Verzilov and Tolokonnikova first rose to prominence as members of the radical performance art collective Voina, staging stunts like holding an orgy at a Moscow biology museum to protest the election of Russian President Dmitry Medvedev, throwing cats over the counter at McDonald’s, and painting a “giant galactic space penis” on a St. Petersburg drawbridge.

This week, Verzilov is taking a different type of political action, holding meetings on Capitol Hill with supporters of the Magnitsky Act — a proposed law that would allow the U.S. to sanction Russian officials involved in human rights abuses. On Friday, he will accept the Amnesty International Prisoners of Conscience award, presented by Yoko Ono, on Pussy Riot’s behalf.

Verzilov is traveling in the United States in the company of the couple’s four-year-old daughter Gara and three of the band’s attorneys, two of whom have been placed under investigation themselves since taking up the case. On Wednesday, he sat down with FP at Amnesty International’s Washington office to discuss the latest on the case, the challenges of reaching the Russian public, and why no one should take Medvedev very seriously.

Foreign Policy: Can you tell me a little bit about your goals for this trip?

Pyotr Verzilov: Basically, our main goal is to have an extension of the list which will accompany the Magnitsky Act — the list of the people who cannot travel to the United States, open bank accounts, or basically do business with the United States — to people connected with the Pussy Riot case. In our opinion, this is the only thing which influences Russian authorities or members of the law enforcement in any way. Obviously, they’re well prepared for various proclamations letters, memorandums, and demonstrations, and signs of outrage of any kind. But the one thing they are not okay with is having their bank accounts frozen, with losing the ability to travel to the West, with losing their respected status and the possibility of a pleasurable lifestyle. In their minds, this is closely connected to the West and not with Russia.

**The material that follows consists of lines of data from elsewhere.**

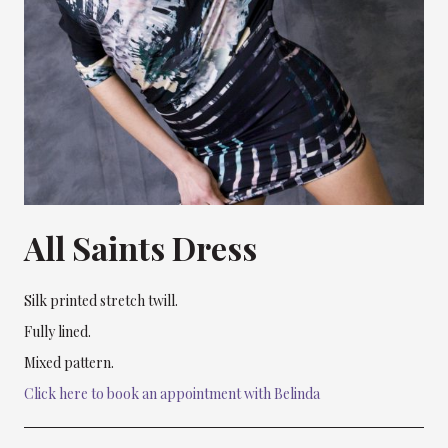
All Saints Dress
Silk printed stretch twill.
Fully lined.
Mixed pattern.
Click here to book an appointment with Belinda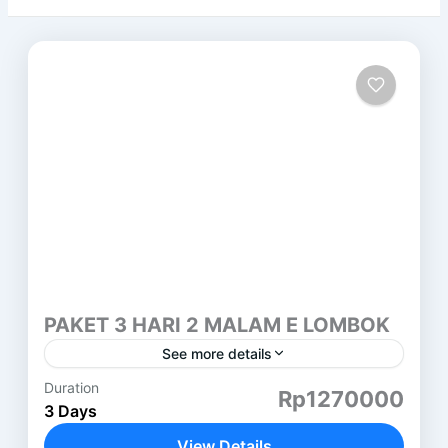
PAKET 3 HARI 2 MALAM E LOMBOK
See more details
Duration
PAKET 3 HARI 2 MALAM LOMBOK (E) SEMBALUN
Rp1270000
3 Days
HARI PERTAMA ( SASAK TOUR ) DESA SUKARARA
: Pusat pengrajin tenun lombok, di sini kita juga...
View Details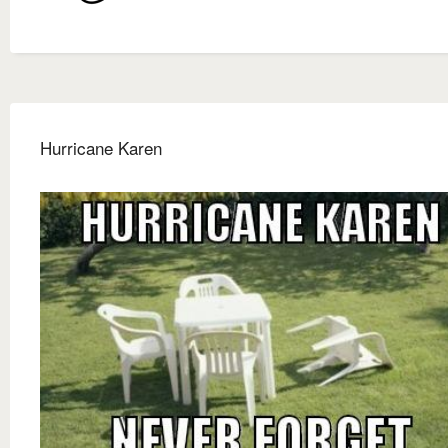
Hurricane Karen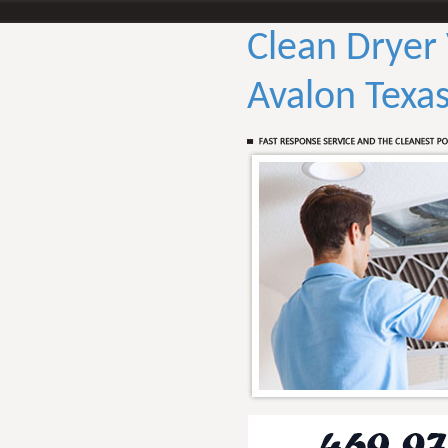
Clean Dryer
Avalon Texa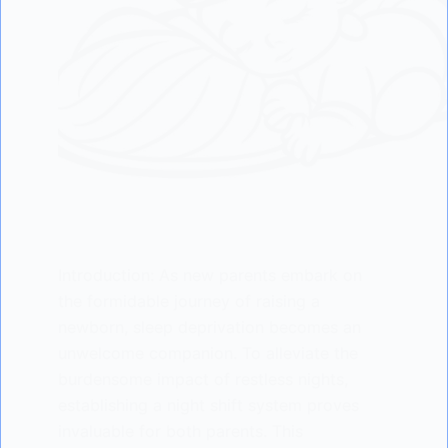
Introduction: As new parents embark on
the formidable journey of raising a
newborn, sleep deprivation becomes an
unwelcome companion. To alleviate the
burdensome impact of restless nights,
establishing a night shift system proves
invaluable for both parents. This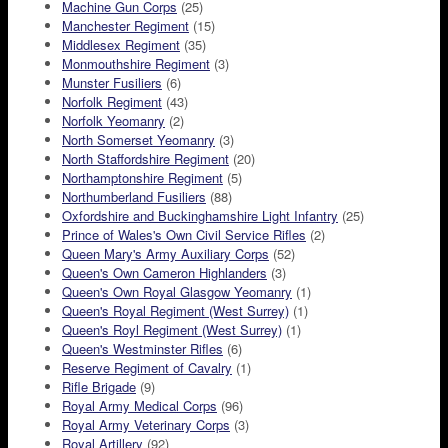
Machine Gun Corps
(25)
Manchester Regiment
(15)
Middlesex Regiment
(35)
Monmouthshire Regiment
(3)
Munster Fusiliers
(6)
Norfolk Regiment
(43)
Norfolk Yeomanry
(2)
North Somerset Yeomanry
(3)
North Staffordshire Regiment
(20)
Northamptonshire Regiment
(5)
Northumberland Fusiliers
(88)
Oxfordshire and Buckinghamshire Light Infantry
(25)
Prince of Wales's Own Civil Service Rifles
(2)
Queen Mary's Army Auxiliary Corps
(52)
Queen's Own Cameron Highlanders
(3)
Queen's Own Royal Glasgow Yeomanry
(1)
Queen's Royal Regiment (West Surrey)
(1)
Queen's Royl Regiment (West Surrey)
(1)
Queen's Westminster Rifles
(6)
Reserve Regiment of Cavalry
(1)
Rifle Brigade
(9)
Royal Army Medical Corps
(96)
Royal Army Veterinary Corps
(3)
Royal Artillery
(92)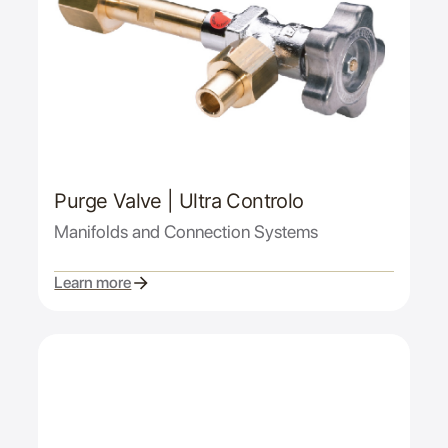
Purge Valve | Ultra Controlo
Manifolds and Connection Systems
Learn more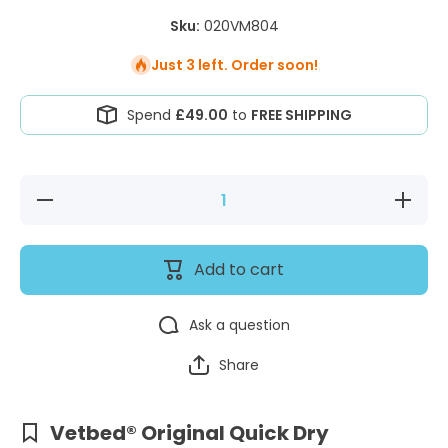
Sku:
020VM804
Just 3 left. Order soon!
Spend
£49.00
to
FREE SHIPPING
Decrease
Increase
quantity
quantity
for
for
Vetbed®
Vetbed®
Original
Original
Add to cart
Quick
Quick
Dry Mink
Dry
Mink
Ask a question
Share
Vetbed® Original Quick Dry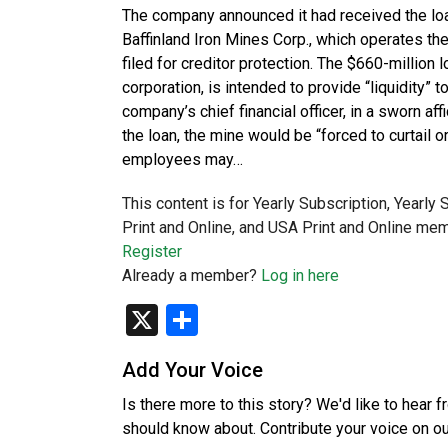
The company announced it had received the loa
Baffinland Iron Mines Corp., which operates the
filed for creditor protection. The $660-millio
corporation, is intended to provide “liquidity” 
company’s chief financial officer, in a sworn affi
the loan, the mine would be “forced to curtail 
employees may…
This content is for Yearly Subscription, Yearly
Print and Online, and USA Print and Online mem
Register
Already a member?
Log in here
X
Share
Add Your Voice
Is there more to this story? We'd like to hear 
should know about. Contribute your voice on o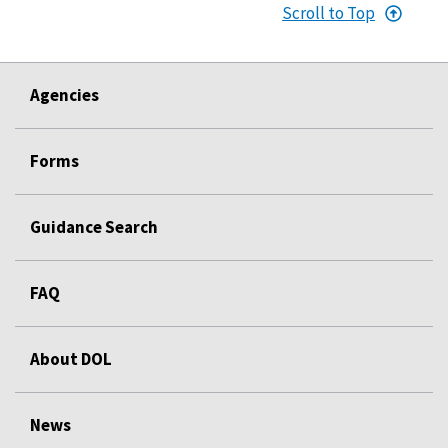
Scroll to Top
Agencies
Forms
Guidance Search
FAQ
About DOL
News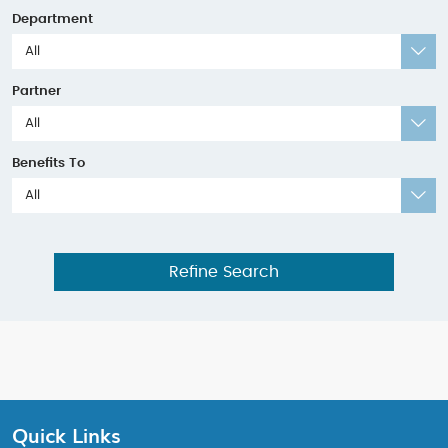
Department
All
Partner
All
Benefits To
All
Refine Search
Quick Links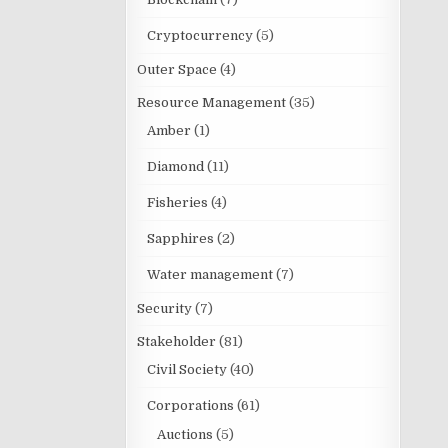
Cryptocurrency
(5)
Outer Space
(4)
Resource Management
(35)
Amber
(1)
Diamond
(11)
Fisheries
(4)
Sapphires
(2)
Water management
(7)
Security
(7)
Stakeholder
(81)
Civil Society
(40)
Corporations
(61)
Auctions
(5)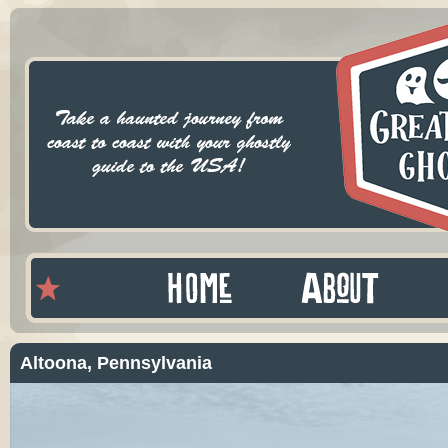
Altoona, Pennsylvania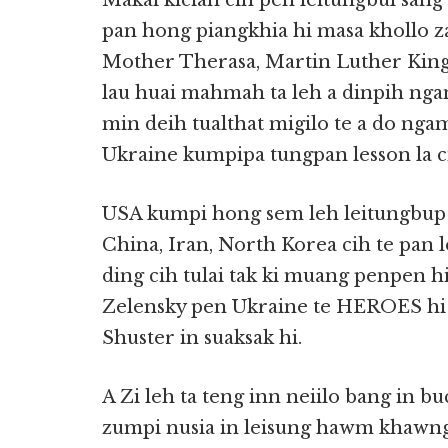
Makai kician cih pen leitungbul sa
pan hong piangkhia hi masa khollo z
Mother Therasa, Martin Luther King, 
lau huai mahmah ta leh a dinpih nga
min deih tualthat migilo te a do nga
Ukraine kumpipa tungpan lesson la ci
USA kumpi hong sem leh leitungbup a
China, Iran, North Korea cih te pa
ding cih tulai tak ki muang penpen 
Zelensky pen Ukraine te HEROES hi
Shuster in suaksak hi.
A Zi leh ta teng inn neiilo bang in 
zumpi nusia in leisung hawm khawng 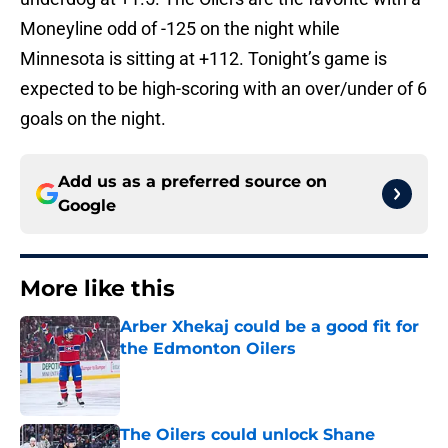
Moneyline odd of -125 on the night while
Minnesota is sitting at +112. Tonight’s game is
expected to be high-scoring with an over/under of 6
goals on the night.
Add us as a preferred source on
Google
More like this
Arber Xhekaj could be a good fit for
the Edmonton Oilers
Published by on Invalid Date
The Oilers could unlock Shane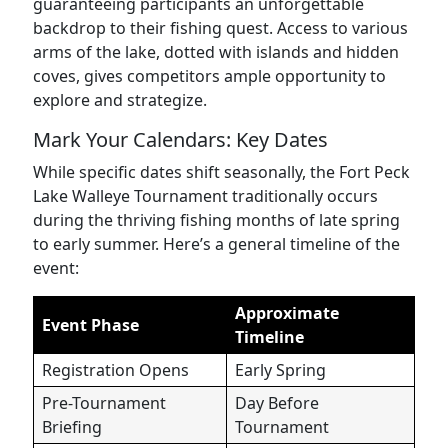
guaranteeing participants an unforgettable
backdrop to their fishing quest. Access to various
arms of the lake, dotted with islands and hidden
coves, gives competitors ample opportunity to
explore and strategize.
Mark Your Calendars: Key Dates
While specific dates shift seasonally, the Fort Peck
Lake Walleye Tournament traditionally occurs
during the thriving fishing months of late spring
to early summer. Here’s a general timeline of the
event:
Approximate
Event Phase
Timeline
Registration Opens
Early Spring
Pre-Tournament
Day Before
Briefing
Tournament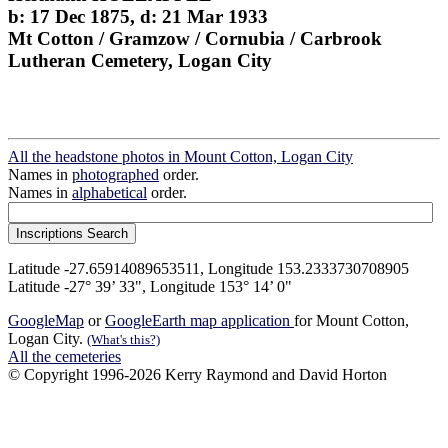
b: 17 Dec 1875, d: 21 Mar 1933
Mt Cotton / Gramzow / Cornubia / Carbrook
Lutheran Cemetery, Logan City
All the headstone photos in Mount Cotton, Logan City
Names in
photographed
order.
Names in
alphabetical
order.
Latitude -27.65914089653511, Longitude 153.2333730708905
Latitude -27° 39’ 33", Longitude 153° 14’ 0"
GoogleMap
or
GoogleEarth map application
for Mount Cotton,
Logan City.
(What's this?)
All the cemeteries
© Copyright 1996-2026 Kerry Raymond and David Horton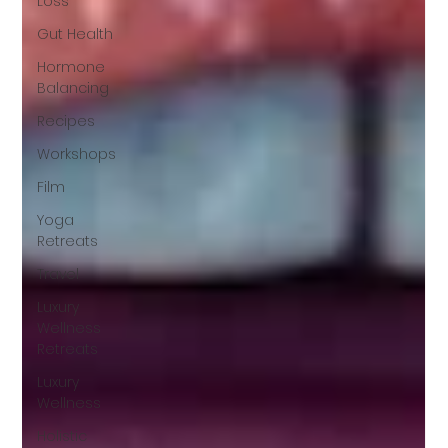
Loss
Gut Health
Hormone
Balancing
Recipes
Workshops
Film
Yoga
Retreats
Travel
Luxury
Wellness
Retreats
Luxury
Wellness
Holistic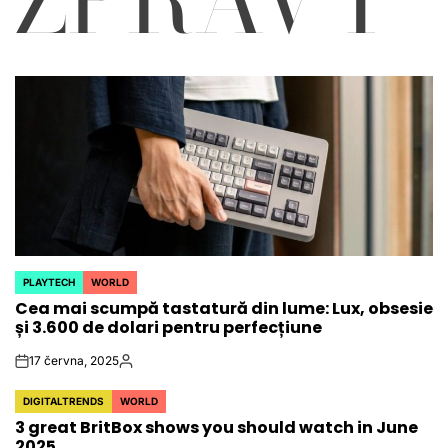
PLAYTECH
WORLD
POSTED
Cea mai scumpă tastatură din lume: Lux, obsesie
IN
și 3.600 de dolari pentru perfecțiune
17 června, 2025
on
Autor
DIGITALTRENDS
WORLD
POSTED
3 great BritBox shows you should watch in June
IN
2025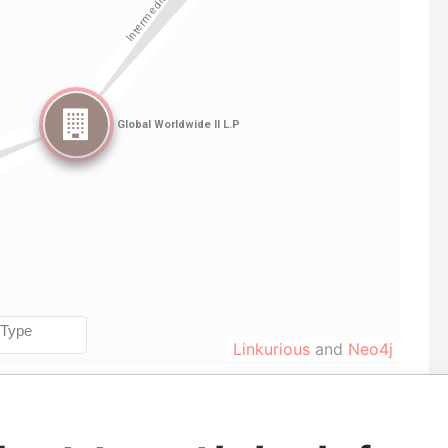
Linkurious
and
Neo4j
From
To
Data From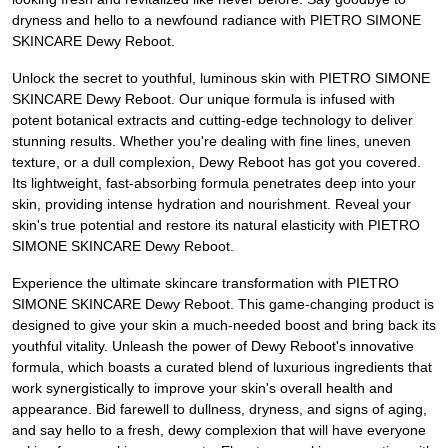
dryness and hello to a newfound radiance with PIETRO SIMONE
SKINCARE Dewy Reboot.
Unlock the secret to youthful, luminous skin with PIETRO SIMONE
SKINCARE Dewy Reboot. Our unique formula is infused with
potent botanical extracts and cutting-edge technology to deliver
stunning results. Whether you're dealing with fine lines, uneven
texture, or a dull complexion, Dewy Reboot has got you covered.
Its lightweight, fast-absorbing formula penetrates deep into your
skin, providing intense hydration and nourishment. Reveal your
skin's true potential and restore its natural elasticity with PIETRO
SIMONE SKINCARE Dewy Reboot.
Experience the ultimate skincare transformation with PIETRO
SIMONE SKINCARE Dewy Reboot. This game-changing product is
designed to give your skin a much-needed boost and bring back its
youthful vitality. Unleash the power of Dewy Reboot's innovative
formula, which boasts a curated blend of luxurious ingredients that
work synergistically to improve your skin's overall health and
appearance. Bid farewell to dullness, dryness, and signs of aging,
and say hello to a fresh, dewy complexion that will have everyone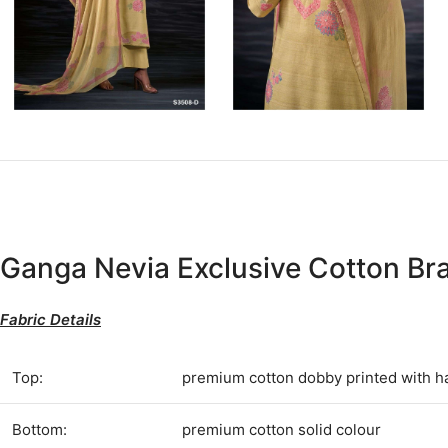
Ganga Nevia Exclusive Cotton Br
Fabric Details
Top:
premium cotton dobby printed with 
Bottom:
premium cotton solid colour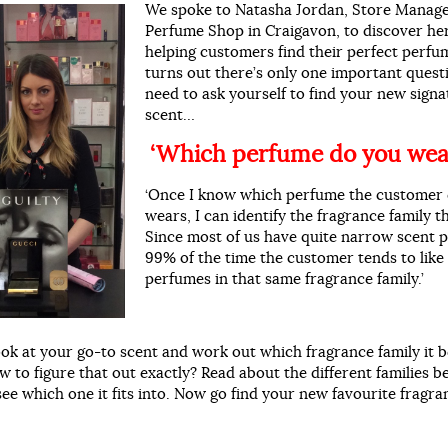
We spoke to Natasha Jordan, Store Manage
Perfume Shop in Craigavon, to discover her
helping customers find their perfect perfu
turns out there’s only one important quest
need to ask yourself to find your new sign
scent…
‘Which perfume do you wea
‘Once I know which perfume the customer 
wears, I can identify the fragrance family th
Since most of us have quite narrow scent p
99% of the time the customer tends to like
perfumes in that same fragrance family.’
ook at your go-to scent and work out which fragrance family it b
w to figure that out exactly? Read about the different families 
see which one it fits into. Now go find your new favourite fragra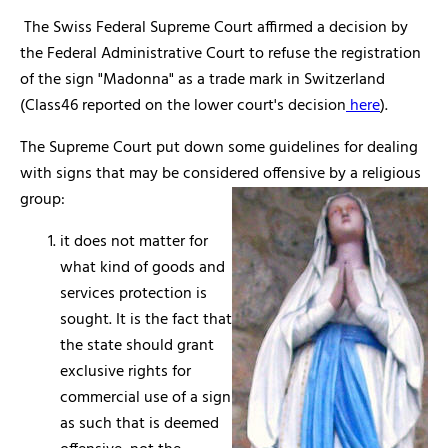
The Swiss Federal Supreme Court affirmed a decision by
the Federal Administrative Court to refuse the registration
of the sign "Madonna" as a trade mark in Switzerland
(Class46 reported on the lower court's decision
here
).
The Supreme Court put down some guidelines for dealing
with signs that may be considered offensive by a religious
group:
it does not matter for
what kind of goods and
services protection is
sought. It is the fact that
the state should grant
exclusive rights for
commercial use of a sign
as such that is deemed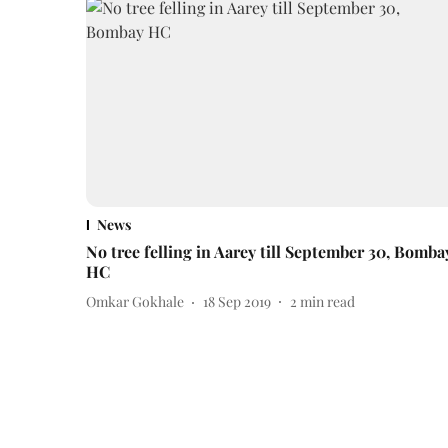
News
No tree felling in Aarey till September 30, Bomba
HC
Omkar Gokhale
18 Sep 2019
2
min read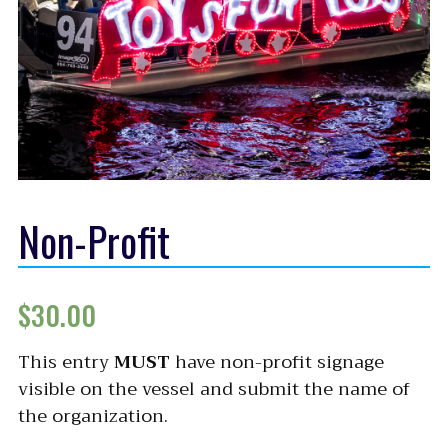
Non-Profit
$
30.00
This entry
MUST
have non-profit signage
visible on the vessel and submit the name of
the organization.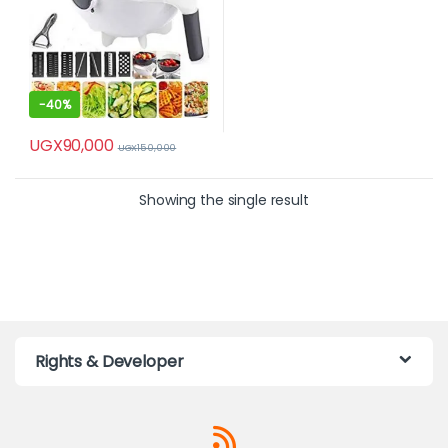
-
40%
UGX
90,000
UGX
150,000
Showing the single result
Rights & Developer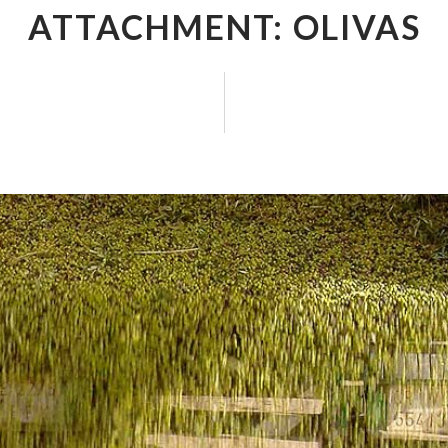
ATTACHMENT: OLIVAS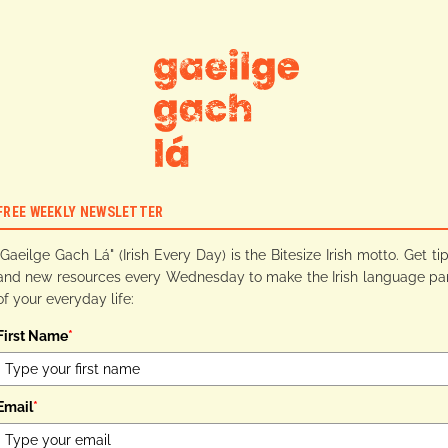
FREE WEEKLY NEWSLETTER
"Gaeilge Gach Lá" (Irish Every Day) is the Bitesize Irish motto. Get ti
and new resources every Wednesday to make the Irish language pa
of your everyday life:
First Name
*
Email
*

One thing that a lot of people don’t understand about Russia and Russian authorities is that all these people — whatever the patriotism they show in their language — they see their lifestyle as something very closely connected to the West. Obviously, most Russian bureaucrats are heavily rooted in corruption, and all their funds, their children’s education, their vacations, everything is spent in nice places like the south of France. Their children get an education in the U.K., and other places. So the worst nightmare for all these people is to not have ability to continue this lifestyle in the West. And so the Putinist Russian elite is gravely scared of getting on the Magnitsky list, because in their eyes this will basically cut them off from the outside world. So this is exactly why Putin’s government has been reacting so nervously to this list, and why they oppose it as fiercely as they can. So, this is the question we bring up in all our meetings with U.S. officials: We want to press for people not only related to the death of Sergei Magnitsky, but also to the jailing of the three Pussy Riot girls to appear on this list.